## START SUPPLIED PASSAGE

= Capital punishment in Kentucky =

Capital punishment is a legal penalty in the U.S. state of Kentucky.

Despite remaining a legal penalty, there have been no executions in Kentucky since 2008, and only three since 1976. The most recent execution was of Marco Allen Chapman, who was executed for two murders.

Capital punishment in Kentucky has been indefinitely suspended by court order since 2009.

==Legal process==

When the Commonwealth's Attorney seeks the death penalty, the sentence is decided by the jury and must be unanimous.

Kentucky is the only state without provision on what happens if the penalty phase of the trial results in a hung jury. Thus, the Kentucky Supreme Court ruled that in cases that end with a hung jury, the judge must order a penalty retrial, applying the common law rule for mistrial.

All sentences of death are automatically appealed to the Kentucky Supreme Court. Death sentences shall, in theory, be carried out on the fifth Friday following the affirmation of the sentence by the Supreme Court. However, if the sentence is not carried out because of stays or any other reason, the governor may appoint another day of execution and may continue to do so until the sentence is carried into effect. The governor also has the sole power of clemency with respect to death sentences.

Among Kentucky death row inmates is Ralph Baze, who unsuccessfully challenged Kentucky lethal injection protocol before the U.S. Supreme Court in the 2008 case Baze v. Rees, which caused the staying of all executions in the entire United States between September 2007 and April 2008. Baze was sentenced to death for murdering Powell County Sheriff Steve Bennett and Deputy Arthur Briscoe in 1992.

## END SUPPLIED PASSAGE
## START SUPPLIED ENTRIES

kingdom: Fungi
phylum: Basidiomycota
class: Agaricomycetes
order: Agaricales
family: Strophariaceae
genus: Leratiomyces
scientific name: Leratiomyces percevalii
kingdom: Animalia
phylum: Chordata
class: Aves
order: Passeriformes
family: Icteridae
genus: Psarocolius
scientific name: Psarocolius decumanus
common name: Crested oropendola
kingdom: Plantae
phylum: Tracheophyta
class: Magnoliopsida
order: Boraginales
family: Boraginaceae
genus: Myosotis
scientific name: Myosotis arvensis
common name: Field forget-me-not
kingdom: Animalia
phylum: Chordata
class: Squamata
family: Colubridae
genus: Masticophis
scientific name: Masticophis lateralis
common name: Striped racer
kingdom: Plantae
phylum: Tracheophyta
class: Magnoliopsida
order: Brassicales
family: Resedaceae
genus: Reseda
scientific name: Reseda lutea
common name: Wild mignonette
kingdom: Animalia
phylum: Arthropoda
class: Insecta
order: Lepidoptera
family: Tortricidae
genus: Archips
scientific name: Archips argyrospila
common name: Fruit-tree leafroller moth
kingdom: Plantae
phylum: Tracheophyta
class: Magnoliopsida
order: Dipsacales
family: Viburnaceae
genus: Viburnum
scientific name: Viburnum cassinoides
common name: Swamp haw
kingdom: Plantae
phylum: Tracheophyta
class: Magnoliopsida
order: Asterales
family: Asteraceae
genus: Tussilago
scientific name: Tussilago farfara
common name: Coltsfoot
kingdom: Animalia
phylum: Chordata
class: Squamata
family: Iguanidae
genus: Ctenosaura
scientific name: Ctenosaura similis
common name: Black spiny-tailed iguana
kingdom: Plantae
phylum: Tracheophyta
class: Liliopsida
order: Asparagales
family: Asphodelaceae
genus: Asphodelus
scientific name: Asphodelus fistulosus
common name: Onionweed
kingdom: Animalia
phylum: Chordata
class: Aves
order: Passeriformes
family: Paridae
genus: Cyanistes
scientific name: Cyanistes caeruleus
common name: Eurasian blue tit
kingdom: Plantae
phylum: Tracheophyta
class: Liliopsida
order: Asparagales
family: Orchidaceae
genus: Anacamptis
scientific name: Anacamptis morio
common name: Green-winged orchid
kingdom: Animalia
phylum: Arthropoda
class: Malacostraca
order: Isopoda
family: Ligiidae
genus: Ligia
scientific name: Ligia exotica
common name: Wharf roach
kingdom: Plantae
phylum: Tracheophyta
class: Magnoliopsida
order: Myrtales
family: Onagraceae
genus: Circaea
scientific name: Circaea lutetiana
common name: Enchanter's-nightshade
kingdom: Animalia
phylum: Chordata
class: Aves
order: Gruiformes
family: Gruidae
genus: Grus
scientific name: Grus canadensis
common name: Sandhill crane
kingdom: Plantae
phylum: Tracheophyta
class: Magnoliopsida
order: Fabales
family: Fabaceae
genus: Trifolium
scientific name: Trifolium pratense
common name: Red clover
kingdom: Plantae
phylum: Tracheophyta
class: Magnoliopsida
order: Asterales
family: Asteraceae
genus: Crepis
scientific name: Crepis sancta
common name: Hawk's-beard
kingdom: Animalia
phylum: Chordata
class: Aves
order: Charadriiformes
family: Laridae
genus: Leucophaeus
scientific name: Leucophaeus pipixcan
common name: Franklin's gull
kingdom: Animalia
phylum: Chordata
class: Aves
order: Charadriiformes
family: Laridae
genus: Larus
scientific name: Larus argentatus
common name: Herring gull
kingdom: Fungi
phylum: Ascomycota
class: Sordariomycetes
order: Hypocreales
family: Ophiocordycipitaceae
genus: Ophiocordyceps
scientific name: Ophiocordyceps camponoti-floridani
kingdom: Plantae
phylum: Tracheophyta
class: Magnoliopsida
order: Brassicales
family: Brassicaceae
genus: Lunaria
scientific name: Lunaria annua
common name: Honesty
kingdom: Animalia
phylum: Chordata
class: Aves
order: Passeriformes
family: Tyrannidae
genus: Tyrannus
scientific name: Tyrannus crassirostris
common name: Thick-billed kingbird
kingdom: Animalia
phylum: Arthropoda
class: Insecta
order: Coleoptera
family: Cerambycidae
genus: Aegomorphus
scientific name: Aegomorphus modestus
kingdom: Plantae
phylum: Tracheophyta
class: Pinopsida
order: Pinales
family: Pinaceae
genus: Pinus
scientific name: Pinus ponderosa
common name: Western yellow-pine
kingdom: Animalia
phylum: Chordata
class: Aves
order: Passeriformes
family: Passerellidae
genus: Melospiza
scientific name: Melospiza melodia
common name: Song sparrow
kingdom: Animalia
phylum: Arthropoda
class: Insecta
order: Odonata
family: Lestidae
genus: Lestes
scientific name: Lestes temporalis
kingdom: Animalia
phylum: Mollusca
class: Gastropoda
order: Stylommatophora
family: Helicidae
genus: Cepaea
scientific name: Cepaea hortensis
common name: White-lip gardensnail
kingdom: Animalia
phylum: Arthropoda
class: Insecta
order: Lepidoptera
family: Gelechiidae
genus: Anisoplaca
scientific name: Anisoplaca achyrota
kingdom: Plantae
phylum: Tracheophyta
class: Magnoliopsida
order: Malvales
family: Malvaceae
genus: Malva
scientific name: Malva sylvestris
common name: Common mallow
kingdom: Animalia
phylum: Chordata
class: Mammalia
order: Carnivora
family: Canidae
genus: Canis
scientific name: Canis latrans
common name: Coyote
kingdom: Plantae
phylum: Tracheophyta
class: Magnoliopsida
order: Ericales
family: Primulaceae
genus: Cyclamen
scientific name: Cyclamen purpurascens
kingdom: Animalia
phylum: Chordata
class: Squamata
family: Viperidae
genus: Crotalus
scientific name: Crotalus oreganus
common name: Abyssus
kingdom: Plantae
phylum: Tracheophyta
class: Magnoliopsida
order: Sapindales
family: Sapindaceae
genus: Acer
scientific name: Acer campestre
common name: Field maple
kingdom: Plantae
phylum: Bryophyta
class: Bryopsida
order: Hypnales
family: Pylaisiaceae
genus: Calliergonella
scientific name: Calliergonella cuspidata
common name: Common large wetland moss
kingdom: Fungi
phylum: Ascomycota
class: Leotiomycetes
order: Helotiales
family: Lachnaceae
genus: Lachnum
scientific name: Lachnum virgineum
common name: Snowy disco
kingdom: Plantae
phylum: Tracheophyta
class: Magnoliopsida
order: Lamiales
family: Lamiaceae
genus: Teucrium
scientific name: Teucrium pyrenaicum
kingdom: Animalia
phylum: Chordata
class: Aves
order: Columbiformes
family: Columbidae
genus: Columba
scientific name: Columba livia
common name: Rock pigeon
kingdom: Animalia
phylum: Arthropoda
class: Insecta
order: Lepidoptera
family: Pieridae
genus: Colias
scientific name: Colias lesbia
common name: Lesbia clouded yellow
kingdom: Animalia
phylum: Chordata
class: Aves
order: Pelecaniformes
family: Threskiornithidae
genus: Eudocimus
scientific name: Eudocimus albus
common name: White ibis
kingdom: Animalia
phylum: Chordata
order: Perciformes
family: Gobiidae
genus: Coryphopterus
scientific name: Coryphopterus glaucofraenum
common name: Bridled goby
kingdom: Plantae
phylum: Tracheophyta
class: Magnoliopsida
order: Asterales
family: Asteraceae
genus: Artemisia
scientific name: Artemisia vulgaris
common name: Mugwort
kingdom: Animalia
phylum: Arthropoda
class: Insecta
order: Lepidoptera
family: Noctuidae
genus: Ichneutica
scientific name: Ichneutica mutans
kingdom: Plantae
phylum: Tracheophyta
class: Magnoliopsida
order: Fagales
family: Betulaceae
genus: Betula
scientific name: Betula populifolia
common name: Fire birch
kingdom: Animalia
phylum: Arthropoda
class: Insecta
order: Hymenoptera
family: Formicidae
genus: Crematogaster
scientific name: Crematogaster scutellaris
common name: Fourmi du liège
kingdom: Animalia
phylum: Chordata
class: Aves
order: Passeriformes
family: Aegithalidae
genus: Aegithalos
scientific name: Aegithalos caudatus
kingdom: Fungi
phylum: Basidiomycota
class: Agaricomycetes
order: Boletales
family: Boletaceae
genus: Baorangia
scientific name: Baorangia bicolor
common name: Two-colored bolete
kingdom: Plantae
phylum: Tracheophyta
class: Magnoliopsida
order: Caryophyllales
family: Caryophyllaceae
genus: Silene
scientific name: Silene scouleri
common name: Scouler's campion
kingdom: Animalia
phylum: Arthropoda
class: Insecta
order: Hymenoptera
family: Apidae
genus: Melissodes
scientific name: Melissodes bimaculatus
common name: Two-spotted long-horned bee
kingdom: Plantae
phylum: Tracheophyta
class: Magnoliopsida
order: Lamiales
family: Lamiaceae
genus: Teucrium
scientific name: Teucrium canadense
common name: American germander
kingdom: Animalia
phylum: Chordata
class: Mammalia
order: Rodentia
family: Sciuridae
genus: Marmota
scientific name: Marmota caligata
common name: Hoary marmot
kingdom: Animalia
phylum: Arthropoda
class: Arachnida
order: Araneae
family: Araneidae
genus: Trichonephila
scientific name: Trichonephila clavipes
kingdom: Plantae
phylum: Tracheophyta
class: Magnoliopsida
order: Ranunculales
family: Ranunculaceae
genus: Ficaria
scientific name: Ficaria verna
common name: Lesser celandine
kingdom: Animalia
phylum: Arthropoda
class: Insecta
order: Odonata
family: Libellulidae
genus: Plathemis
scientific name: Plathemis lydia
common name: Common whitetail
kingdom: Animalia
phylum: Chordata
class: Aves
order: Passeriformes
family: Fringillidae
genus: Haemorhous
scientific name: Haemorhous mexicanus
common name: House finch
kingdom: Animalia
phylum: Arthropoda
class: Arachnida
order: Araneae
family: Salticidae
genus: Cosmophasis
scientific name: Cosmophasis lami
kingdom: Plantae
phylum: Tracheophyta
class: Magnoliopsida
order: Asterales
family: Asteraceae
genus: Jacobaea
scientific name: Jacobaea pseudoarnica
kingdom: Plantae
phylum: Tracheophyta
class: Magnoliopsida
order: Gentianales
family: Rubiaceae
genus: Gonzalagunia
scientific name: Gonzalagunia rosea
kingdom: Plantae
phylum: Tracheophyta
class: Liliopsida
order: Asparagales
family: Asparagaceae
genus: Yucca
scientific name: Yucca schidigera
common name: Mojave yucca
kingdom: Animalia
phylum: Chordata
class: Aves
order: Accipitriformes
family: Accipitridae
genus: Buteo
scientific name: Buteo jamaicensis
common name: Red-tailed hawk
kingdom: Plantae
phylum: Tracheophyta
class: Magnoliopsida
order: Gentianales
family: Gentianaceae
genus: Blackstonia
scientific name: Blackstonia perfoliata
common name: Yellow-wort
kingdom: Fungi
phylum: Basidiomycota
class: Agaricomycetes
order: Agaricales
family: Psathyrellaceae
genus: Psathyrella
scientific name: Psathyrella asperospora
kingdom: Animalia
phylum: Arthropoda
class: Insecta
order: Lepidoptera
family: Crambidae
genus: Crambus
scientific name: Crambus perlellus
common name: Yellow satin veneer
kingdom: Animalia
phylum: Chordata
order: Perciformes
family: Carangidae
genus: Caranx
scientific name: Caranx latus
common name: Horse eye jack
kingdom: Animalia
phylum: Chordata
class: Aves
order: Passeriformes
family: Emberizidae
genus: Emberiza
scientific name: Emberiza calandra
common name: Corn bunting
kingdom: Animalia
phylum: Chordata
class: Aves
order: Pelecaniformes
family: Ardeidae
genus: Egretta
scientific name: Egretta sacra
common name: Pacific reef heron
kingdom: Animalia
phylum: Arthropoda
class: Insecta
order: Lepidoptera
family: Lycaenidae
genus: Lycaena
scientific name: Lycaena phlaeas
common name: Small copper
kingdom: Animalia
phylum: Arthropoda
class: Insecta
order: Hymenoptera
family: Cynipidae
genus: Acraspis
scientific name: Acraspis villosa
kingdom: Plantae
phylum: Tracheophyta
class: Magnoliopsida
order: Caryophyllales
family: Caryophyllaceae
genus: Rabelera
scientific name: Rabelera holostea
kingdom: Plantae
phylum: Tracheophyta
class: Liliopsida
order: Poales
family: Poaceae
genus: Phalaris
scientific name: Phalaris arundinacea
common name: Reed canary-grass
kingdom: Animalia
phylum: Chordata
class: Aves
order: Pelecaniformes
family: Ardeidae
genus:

## END SUPPLIED ENTRIES

### WHAT TO WORK ON:
a. Duplicate the part of the Kentucky capital punishment text that opens with the words containing "Despite remaining a" and closes with "order since 2009.".
b. List every distinct year that the Kentucky capital punishment text mentions.

### RESPONSES TO THE EXERCISE:
a.
Despite remaining a legal penalty, there have been no executions in Kentucky since 2008, and only three since 1976. The most recent execution was of Marco Allen Chapman, who was executed for two murders.

Capital punishment in Kentucky has been indefinitely suspended by court order since 2009.

b. 2008, 1976, 2009, 2007, 1992